- [What to produce]:
Word for word, restate the records that come next, omitting the images.

Saved entries

● ● ●

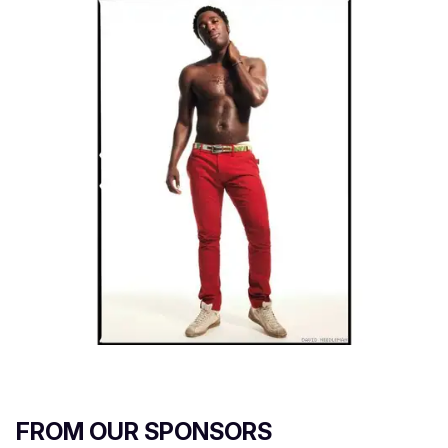
FROM OUR SPONSORS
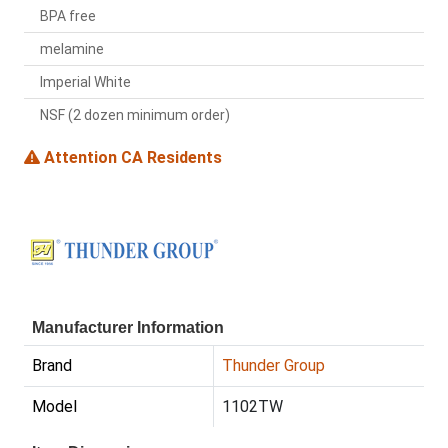
BPA free
melamine
Imperial White
NSF (2 dozen minimum order)
Attention CA Residents
Manufacturer Information
Brand
Thunder Group
Model
1102TW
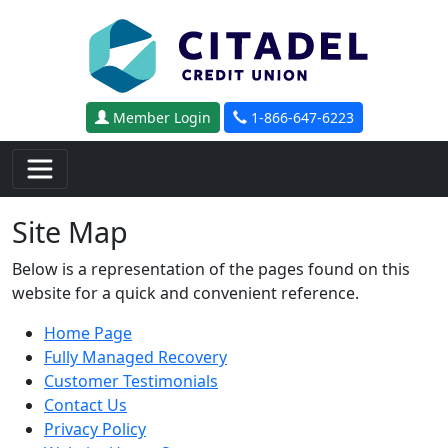
Skip to main content
Member Login
1-866-647-6223
Site Map
Below is a representation of the pages found on this
website for a quick and convenient reference.
Home Page
Fully Managed Recovery
Customer Testimonials
Contact Us
Privacy Policy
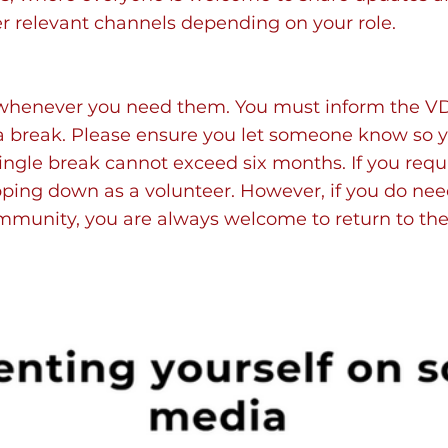
r relevant channels depending on your role.
whenever you need them. You must inform the VD
 a break. Please ensure you let someone know so 
 single break cannot exceed six months. If you requ
ping down as a volunteer. However, if you do ne
ommunity, you are always welcome to return to th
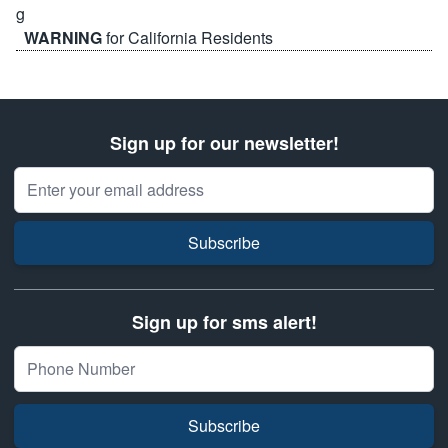
WARNING
for California Residents
Sign up for our newsletter!
Email Address
Subscribe
Sign up for sms alert!
Subscribe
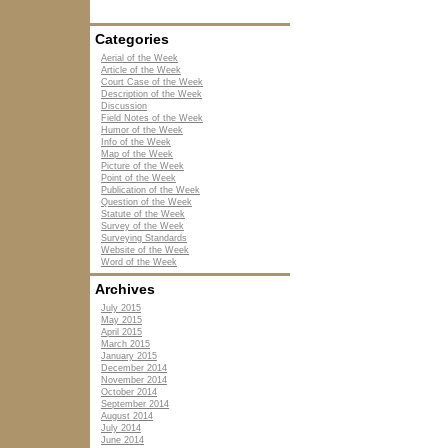
Categories
Aerial of the Week
Article of the Week
Court Case of the Week
Description of the Week
Discussion
Field Notes of the Week
Humor of the Week
Info of the Week
Map of the Week
Picture of the Week
Point of the Week
Publication of the Week
Question of the Week
Statute of the Week
Survey of the Week
Surveying Standards
Website of the Week
Word of the Week
Archives
July 2015
May 2015
April 2015
March 2015
January 2015
December 2014
November 2014
October 2014
September 2014
August 2014
July 2014
June 2014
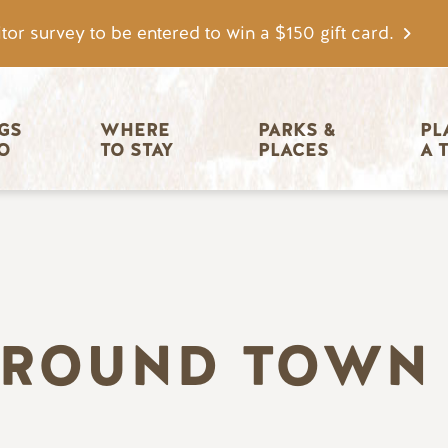
tor survey to be entered to win a $150 gift card.
igation
GS 
WHERE 
PARKS & 
PL
O
TO STAY
PLACES
A 
AROUND TOWN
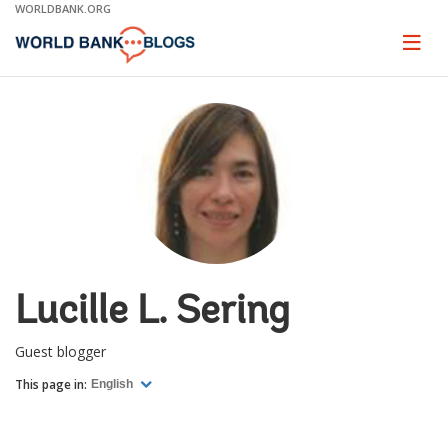
Skip
WORLDBANK.ORG
to
Main
Page
naviga
Navigation
Lucille L. Sering
Guest blogger
This page in:
English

● ● ●

- [Task response]:
FROM OUR SPONSORS
BPA free
melamine
Imperial White
NSF (2 dozen minimum order)
Attention CA Residents
Manufacturer Information
Brand
Thunder Group
Model
1102TW
Skip to main content
Member Login
1-866-647-6223
Site Map
Below is a representation of the pages found on this
website for a quick and convenient reference.
Home Page
Fully Managed Recovery
Customer Testimonials
Contact Us
Privacy Policy
r relevant channels depending on your role.
whenever you need them. You must inform the VD
 a break. Please ensure you let someone know so 
 single break cannot exceed six months. If you requ
ping down as a volunteer. However, if you do ne
ommunity, you are always welcome to return to th
WARNING
for California Residents
Sign up for our newsletter!
Email Address
Subscribe
Sign up for sms alert!
Subscribe
Categories
Aerial of the Week
Article of the Week
Court Case of the Week
Description of the Week
Discussion
Field Notes of the Week
Humor of the Week
Info of the Week
Map of the Week
Picture of the Week
Point of the Week
Publication of the Week
Question of the Week
Statute of the Week
Survey of the Week
Surveying Standards
Website of the Week
Word of the Week
Archives
July 2015
May 2015
April 2015
March 2015
January 2015
December 2014
November 2014
October 2014
September 2014
August 2014
July 2014
June 2014
tor survey to be entered to win a $150 gift card.
igation
GS 
WHERE 
PARKS & 
PL
O
TO STAY
PLACES
A 
AROUND TOWN
Skip
WORLDBANK.ORG
to
Main
Page
naviga
Navigation
Lucille L. Sering
Guest blogger
This page in:
English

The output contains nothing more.